### EXERCISE BRIEF
Which lines of the entries below run from the one holding "X021834Y012941D03*" to the one holding "X046212Y015607D03*", inclusive? Set down exactly those lines and no others.

INPUT section start

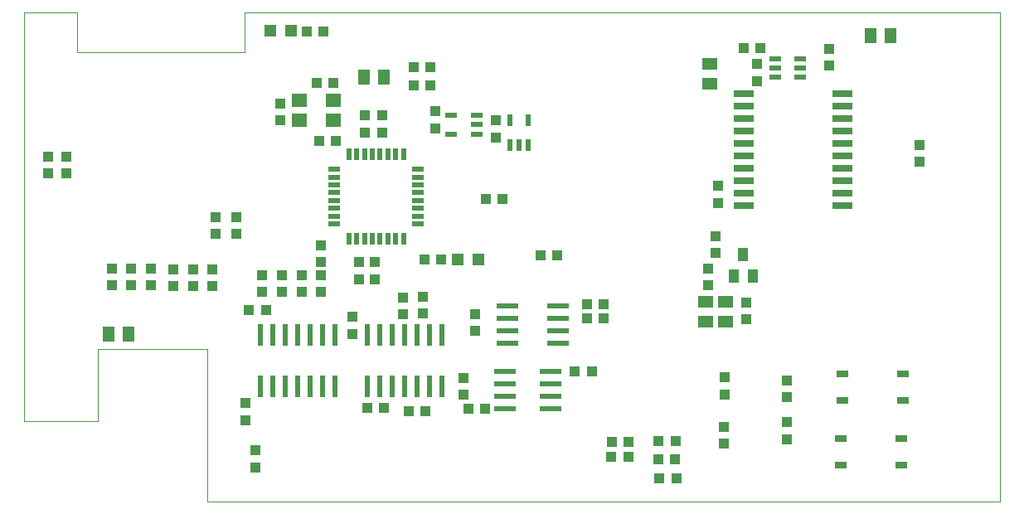
<source format=gtp>
G75*
%MOIN*%
%OFA0B0*%
%FSLAX24Y24*%
%IPPOS*%
%LPD*%
%AMOC8*
5,1,8,0,0,1.08239X$1,22.5*
%
%ADD10C,0.0000*%
%ADD11R,0.0433X0.0394*%
%ADD12R,0.0512X0.0315*%
%ADD13R,0.0394X0.0433*%
%ADD14R,0.0220X0.0500*%
%ADD15R,0.0500X0.0220*%
%ADD16R,0.0413X0.0425*%
%ADD17R,0.0425X0.0413*%
%ADD18R,0.0394X0.0551*%
%ADD19R,0.0453X0.0236*%
%ADD20R,0.0800X0.0260*%
%ADD21R,0.0512X0.0630*%
%ADD22R,0.0630X0.0512*%
%ADD23R,0.0236X0.0866*%
%ADD24R,0.0866X0.0236*%
%ADD25R,0.0472X0.0472*%
%ADD26R,0.0860X0.0220*%
%ADD27R,0.0630X0.0531*%
%ADD28R,0.0236X0.0472*%
%ADD29R,0.0472X0.0236*%
D10*
X013330Y005412D02*
X013330Y021869D01*
X015456Y021869D01*
X015456Y020254D01*
X022189Y020254D01*
X022189Y021869D01*
X052543Y021869D01*
X052543Y002183D01*
X020693Y002183D01*
X020693Y008325D01*
X016283Y008325D01*
X016283Y005412D01*
X013330Y005412D01*
D11*
X016834Y010904D03*
X017622Y010904D03*
X018409Y010904D03*
X019315Y010865D03*
X020102Y010865D03*
X020889Y010865D03*
X020889Y011534D03*
X020102Y011534D03*
X019315Y011534D03*
X018409Y011573D03*
X017622Y011573D03*
X016834Y011573D03*
X021008Y012951D03*
X021008Y013620D03*
X022897Y011298D03*
X023685Y011298D03*
X024472Y011298D03*
X024472Y010628D03*
X023685Y010628D03*
X022897Y010628D03*
X025260Y010628D03*
X025260Y011298D03*
X025260Y011809D03*
X025260Y012479D03*
X028539Y010396D03*
X029342Y010428D03*
X029342Y009758D03*
X028539Y009727D03*
X031441Y009723D03*
X031441Y009054D03*
X030968Y007164D03*
X030968Y006494D03*
X040811Y010904D03*
X040811Y011573D03*
X041126Y012203D03*
X041126Y012872D03*
X049315Y015865D03*
X049315Y016534D03*
X045681Y019711D03*
X045681Y020380D03*
X042767Y019774D03*
X042767Y019105D03*
X043988Y007065D03*
X043988Y006396D03*
X043988Y005376D03*
X043988Y004707D03*
X014275Y015392D03*
X014275Y016061D03*
D12*
X046224Y007325D03*
X046224Y006262D03*
X046141Y004727D03*
X046141Y003664D03*
X048582Y003664D03*
X048582Y004727D03*
X048665Y006262D03*
X048665Y007325D03*
D13*
X039492Y003876D03*
X038823Y003876D03*
X037606Y004597D03*
X036937Y004597D03*
X029464Y005833D03*
X028795Y005833D03*
X035949Y009546D03*
X036618Y009546D03*
X034740Y012077D03*
X034071Y012077D03*
X030082Y011908D03*
X029413Y011908D03*
X031870Y014361D03*
X032539Y014361D03*
X025866Y016699D03*
X025197Y016699D03*
X028980Y019664D03*
X029649Y019664D03*
X025358Y021081D03*
X024689Y021081D03*
X042244Y020439D03*
X042913Y020439D03*
D14*
X028574Y016141D03*
X028260Y016141D03*
X027945Y016141D03*
X027630Y016141D03*
X027315Y016141D03*
X027000Y016141D03*
X026685Y016141D03*
X026370Y016141D03*
X026370Y012761D03*
X026685Y012761D03*
X027000Y012761D03*
X027315Y012761D03*
X027630Y012761D03*
X027945Y012761D03*
X028260Y012761D03*
X028574Y012761D03*
D15*
X029162Y013349D03*
X029162Y013664D03*
X029162Y013979D03*
X029162Y014294D03*
X029162Y014609D03*
X029162Y014924D03*
X029162Y015239D03*
X029162Y015554D03*
X025782Y015554D03*
X025782Y015239D03*
X025782Y014924D03*
X025782Y014609D03*
X025782Y014294D03*
X025782Y013979D03*
X025782Y013664D03*
X025782Y013349D03*
D16*
X023049Y009904D03*
X022360Y009904D03*
X027104Y005967D03*
X027793Y005967D03*
X031175Y005924D03*
X031864Y005924D03*
X035466Y007420D03*
X036155Y007420D03*
X035939Y010136D03*
X036628Y010136D03*
X038813Y004624D03*
X039502Y004624D03*
X037612Y003994D03*
X036923Y003994D03*
X038852Y003128D03*
X039541Y003128D03*
X029659Y018916D03*
X028970Y018916D03*
X025761Y019034D03*
X025073Y019034D03*
D17*
X023606Y018197D03*
X023606Y017508D03*
X027031Y017725D03*
X027700Y017725D03*
X027700Y017036D03*
X027031Y017036D03*
X029866Y017193D03*
X029866Y017882D03*
X032267Y017528D03*
X032267Y016839D03*
X027425Y011819D03*
X026795Y011819D03*
X026795Y011130D03*
X027425Y011130D03*
X026519Y009615D03*
X026519Y008926D03*
X022228Y006150D03*
X022228Y005461D03*
X022622Y004260D03*
X022622Y003571D03*
X021834Y012941D03*
X021834Y013630D03*
X015023Y015382D03*
X015023Y016071D03*
X041204Y014890D03*
X041204Y014201D03*
X042346Y010205D03*
X042346Y009516D03*
X041480Y007174D03*
X041480Y006485D03*
X041441Y005205D03*
X041441Y004516D03*
D18*
X041854Y011254D03*
X042602Y011254D03*
X042228Y012120D03*
D19*
X043523Y019246D03*
X043523Y019620D03*
X043523Y019994D03*
X044508Y019994D03*
X044508Y019620D03*
X044508Y019246D03*
D20*
X046212Y018607D03*
X046212Y018107D03*
X046212Y017607D03*
X046212Y017107D03*
X046212Y016607D03*
X046212Y016107D03*
X046212Y015607D03*
X046212Y015107D03*
X046212Y014607D03*
X046212Y014107D03*
X042252Y014107D03*
X042252Y014607D03*
X042252Y015107D03*
X042252Y015607D03*
X042252Y016107D03*
X042252Y016607D03*
X042252Y017107D03*
X042252Y017607D03*
X042252Y018107D03*
X042252Y018607D03*
D21*
X047346Y020924D03*
X048134Y020924D03*
X027779Y019270D03*
X026992Y019270D03*
X017504Y008916D03*
X016716Y008916D03*
D22*
X040732Y009428D03*
X041519Y009428D03*
X041519Y010215D03*
X040732Y010215D03*
X040889Y018994D03*
X040889Y019782D03*
D23*
X030106Y008876D03*
X029606Y008876D03*
X029106Y008876D03*
X028606Y008876D03*
X028106Y008876D03*
X027606Y008876D03*
X027106Y008876D03*
X025815Y008876D03*
X025315Y008876D03*
X024815Y008876D03*
X024315Y008876D03*
X023815Y008876D03*
X023315Y008876D03*
X022815Y008876D03*
X022815Y006829D03*
X023315Y006829D03*
X023815Y006829D03*
X024315Y006829D03*
X024815Y006829D03*
X025315Y006829D03*
X025815Y006829D03*
X027106Y006829D03*
X027606Y006829D03*
X028106Y006829D03*
X028606Y006829D03*
X029106Y006829D03*
X029606Y006829D03*
X030106Y006829D03*
D24*
X032740Y008559D03*
X032740Y009059D03*
X032740Y009559D03*
X032740Y010059D03*
X034787Y010059D03*
X034787Y009559D03*
X034787Y009059D03*
X034787Y008559D03*
D25*
X031578Y011908D03*
X030752Y011908D03*
X024059Y021120D03*
X023232Y021120D03*
D26*
X032637Y007422D03*
X032637Y006922D03*
X032637Y006422D03*
X032637Y005922D03*
X034497Y005922D03*
X034497Y006422D03*
X034497Y006922D03*
X034497Y007422D03*
D27*
X025752Y017528D03*
X025752Y018335D03*
X024374Y018335D03*
X024374Y017528D03*
D28*
X032838Y017540D03*
X033586Y017540D03*
X033586Y016512D03*
X033212Y016512D03*
X032838Y016512D03*
D29*
X031522Y016967D03*
X031522Y017341D03*
X031522Y017715D03*
X030493Y017715D03*
X030493Y016967D03*
M02*

</source>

INPUT section end

### ANSWER FOR THE TASK
X021834Y012941D03*
X021834Y013630D03*
X015023Y015382D03*
X015023Y016071D03*
X041204Y014890D03*
X041204Y014201D03*
X042346Y010205D03*
X042346Y009516D03*
X041480Y007174D03*
X041480Y006485D03*
X041441Y005205D03*
X041441Y004516D03*
D18*
X041854Y011254D03*
X042602Y011254D03*
X042228Y012120D03*
D19*
X043523Y019246D03*
X043523Y019620D03*
X043523Y019994D03*
X044508Y019994D03*
X044508Y019620D03*
X044508Y019246D03*
D20*
X046212Y018607D03*
X046212Y018107D03*
X046212Y017607D03*
X046212Y017107D03*
X046212Y016607D03*
X046212Y016107D03*
X046212Y015607D03*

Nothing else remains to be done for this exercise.